**SOURCE DATA**
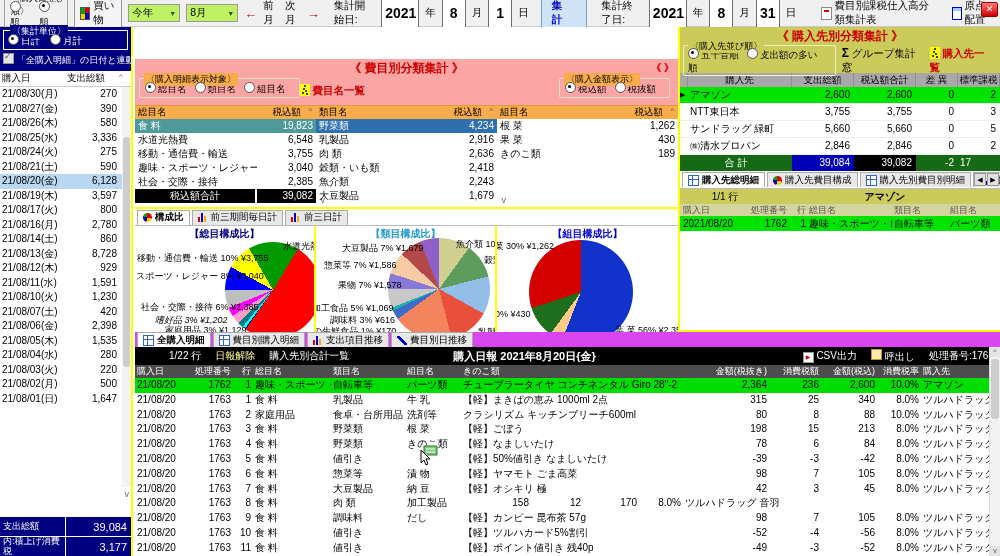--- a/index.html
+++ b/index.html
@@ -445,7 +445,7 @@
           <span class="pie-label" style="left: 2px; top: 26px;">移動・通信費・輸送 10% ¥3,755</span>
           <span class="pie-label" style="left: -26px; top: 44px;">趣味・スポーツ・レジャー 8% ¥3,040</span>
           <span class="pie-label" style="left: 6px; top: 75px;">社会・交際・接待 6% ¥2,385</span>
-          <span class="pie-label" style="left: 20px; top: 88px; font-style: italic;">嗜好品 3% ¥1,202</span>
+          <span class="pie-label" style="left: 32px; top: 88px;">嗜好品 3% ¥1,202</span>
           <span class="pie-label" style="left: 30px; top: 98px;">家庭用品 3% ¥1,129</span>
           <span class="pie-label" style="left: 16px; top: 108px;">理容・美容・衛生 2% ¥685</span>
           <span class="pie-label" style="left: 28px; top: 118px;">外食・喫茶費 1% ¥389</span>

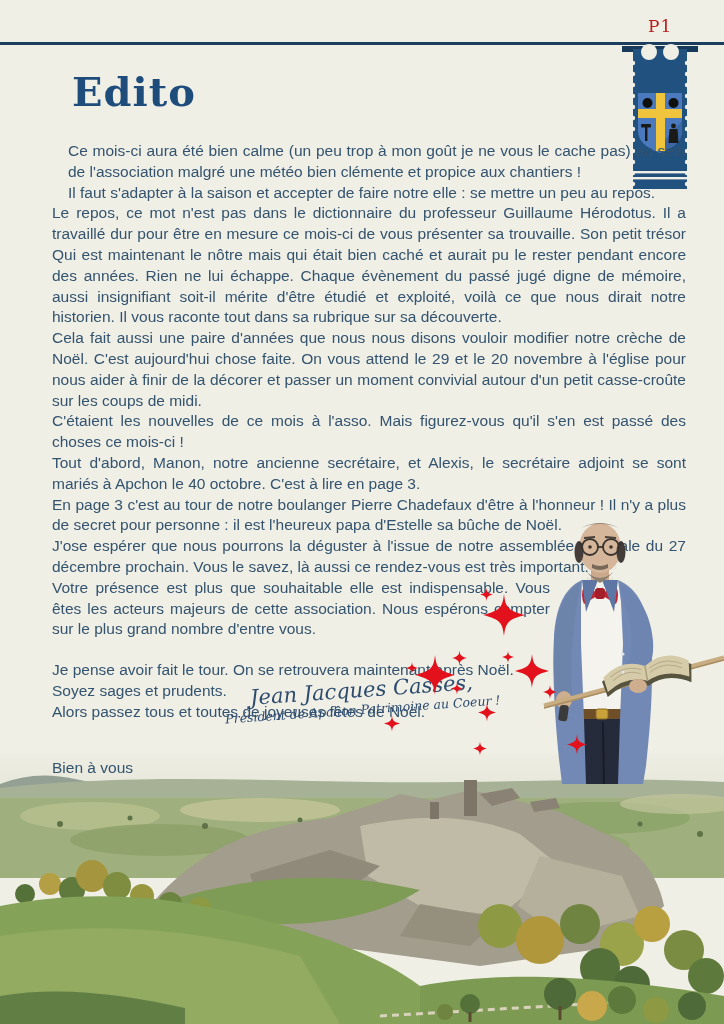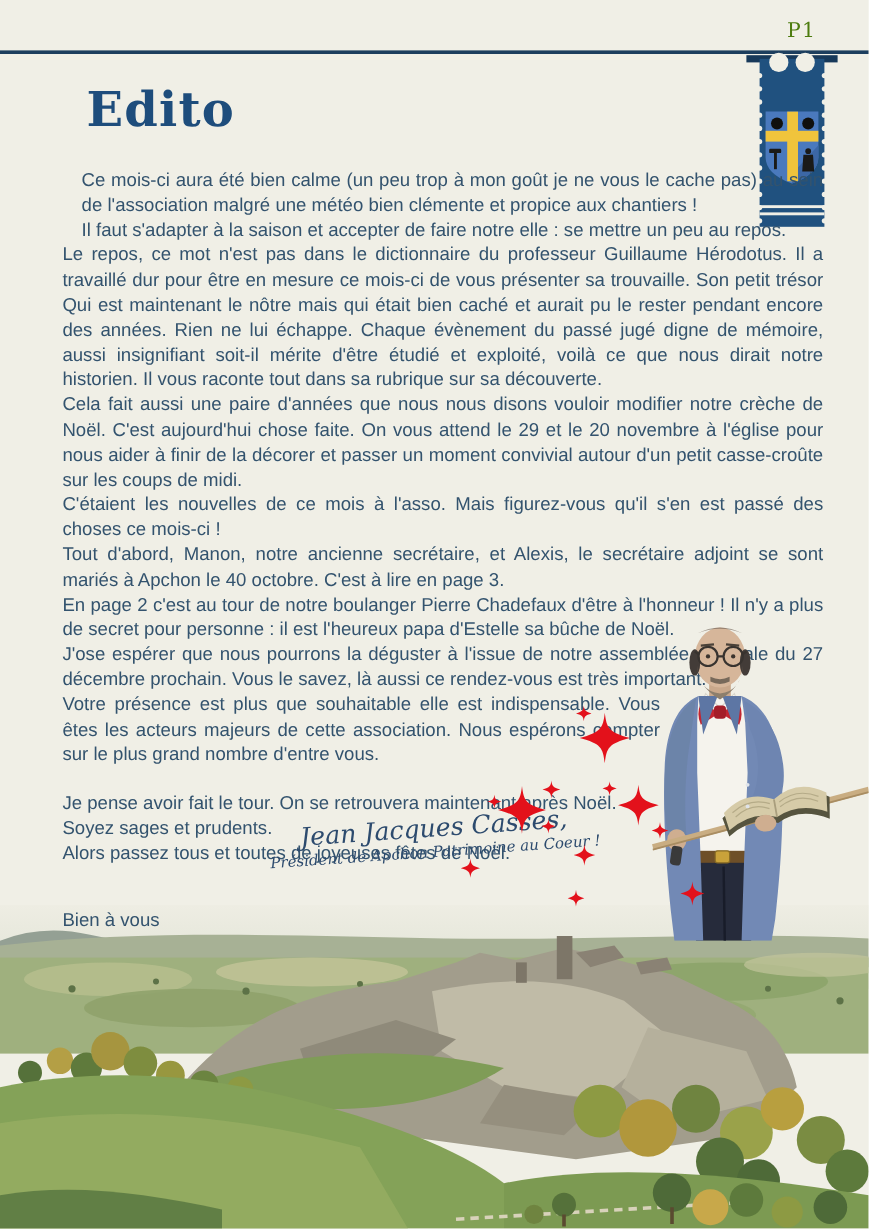--- a/index.html
+++ b/index.html
@@ -17,7 +17,7 @@
   .page-number{
     position:absolute;top:16px;left:648px;width:40px;
     font-family:"DejaVu Serif", serif;
-    font-size:17px;color:#4d7c0f;letter-spacing:1px;text-align:center;
+    font-size:17px;color:#b91c1c;letter-spacing:1px;text-align:left;
   }
   .banner{position:absolute;top:43px;left:620px;width:80px;height:152px;z-index:2;}
   .page-title{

**WHAT IS EXPECTED**
The response consists of the data above printed line for line, with no pictures.

**RESPONSE FOR THIS EXERCISE**
--- a/index.html
+++ b/index.html
@@ -445,7 +445,7 @@
           <span class="pie-label" style="left: 2px; top: 26px;">移動・通信費・輸送 10% ¥3,755</span>
           <span class="pie-label" style="left: -26px; top: 44px;">趣味・スポーツ・レジャー 8% ¥3,040</span>
           <span class="pie-label" style="left: 6px; top: 75px;">社会・交際・接待 6% ¥2,385</span>
-          <span class="pie-label" style="left: 20px; top: 88px; font-style: italic;">嗜好品 3% ¥1,202</span>
+          <span class="pie-label" style="left: 32px; top: 88px;">嗜好品 3% ¥1,202</span>
           <span class="pie-label" style="left: 30px; top: 98px;">家庭用品 3% ¥1,129</span>
           <span class="pie-label" style="left: 16px; top: 108px;">理容・美容・衛生 2% ¥685</span>
           <span class="pie-label" style="left: 28px; top: 118px;">外食・喫茶費 1% ¥389</span>

--- a/index.html
+++ b/index.html
@@ -17,7 +17,7 @@
   .page-number{
     position:absolute;top:16px;left:648px;width:40px;
     font-family:"DejaVu Serif", serif;
-    font-size:17px;color:#4d7c0f;letter-spacing:1px;text-align:center;
+    font-size:17px;color:#b91c1c;letter-spacing:1px;text-align:left;
   }
   .banner{position:absolute;top:43px;left:620px;width:80px;height:152px;z-index:2;}
   .page-title{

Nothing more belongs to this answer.